_Exercise passage_
Hymalaia is an instrument resembling an icebox with the help of which scientists have been able to determine the exact texture of a comet. And these findings, published in the Journal of Physical Chemistry, are pretty reassuring.

The lead author of the study is Antti Lignell, who is a postdoctoral scholar at the California Institute of Technology in Pasadena.

“A comet is like deep fried ice cream,”

according to  Murthy Gudipati of NASA’s Jet Propulsion Laboratory in Pasadena, California, who is a corresponding author the recent study.

“The crust is made of crystalline ice, while the interior is colder and more porous. The organics are like a final layer of chocolate on top.”

What happens is that as a comet is getting closer to the Sun, its surface, otherwise rather soft, crystallises and hardens. Thus water-ice crystals form, which become denser and more ordered, while other molecules containing carbon are expelled towards the surface of the comet, resulting in a crunchy comet crust that’s “seasoned” with organic dust.

This is not the first time scientists have announced that comets have hard surfaces and soft interiors. This theory was also confirmed as Rosetta’s Philae landed on the surface of 67P/Churyumov-Gerasimenko last year. Not to mention the Deep Impact mission that looked into the same issues among other things.

_Parts of the exercise_
(a) According to the comet article, in which journal were the findings published?
(b) Write the next few sentences of the comet article, picking up after its final sentence.
The data that follows comes from a separate source.

_Given material_
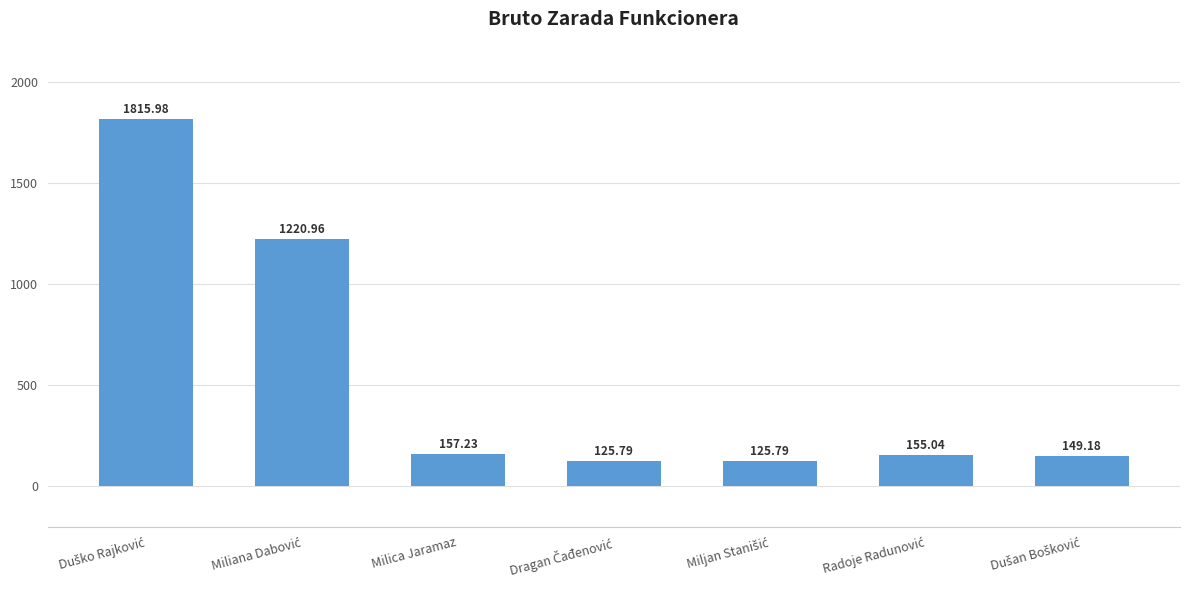

What is the maximum value shown in the chart?

1816.0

_Answers to this exercise_
(a) The Journal of Physical Chemistry.

(b)
Lignell and  Gudipati put together a closely resembling model of crystallising comet crust and began their  experiments with amorphous (porous) ice, which is by excellence the proposed composition of some of the chilliest comets and icy moons.

The icy comet surfaces are different from the ice we have here on Earth because of the fact that we don’t have temperatures that are so low so as to form amorphous ice on the planet. So the scientists involved in this discovery used the Himalaya instrument in order to slowly warm up amorphous ice mixtures from minus 243 to minus 123 degrees Celsius, thus imitating the conditions a comet would have to go through throughout its journeys towards the Sun.

Both scientists regard comets as time capsules that contain within themselves clues to our planet’s history and to the birth of our solar system.